Find every line in the records below that contains "oder", and copy it.
===== Information
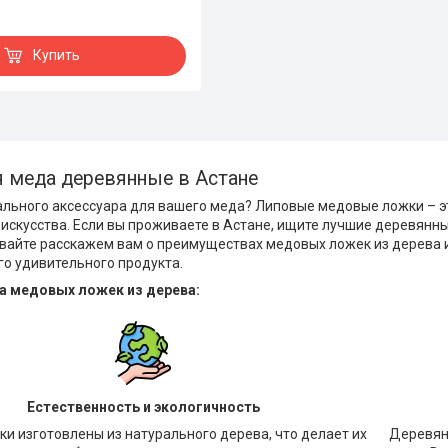
Купить
 меда деревянные в Астане
ального аксессуара для вашего меда? Липовые медовые ложки – э
искусства. Если вы проживаете в Астане, ищите лучшие деревянн
вайте расскажем вам о преимуществах медовых ложек из дерева 
го удивительного продукта.
 медовых ложек из дерева:
Естественность и экологичность
и изготовлены из натурального дерева, что делает их
Деревян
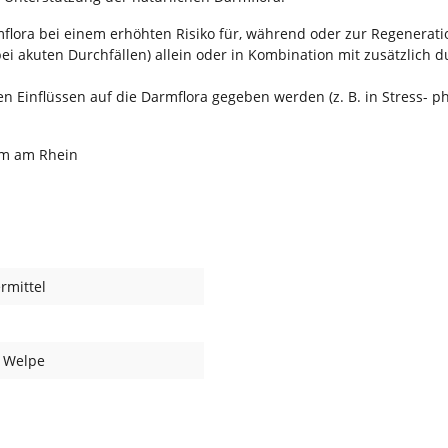
lora bei einem erhöhten Risiko für, während oder zur Regenerati
bei akuten Durchfällen) allein oder in Kombination mit zusätzlich
 Einflüssen auf die Darmflora gegeben werden (z. B. in Stress- p
im am Rhein
rmittel
, Welpe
==========
Answer box:
lora bei einem erhöhten Risiko für, während oder zur Regenerati
bei akuten Durchfällen) allein oder in Kombination mit zusätzlich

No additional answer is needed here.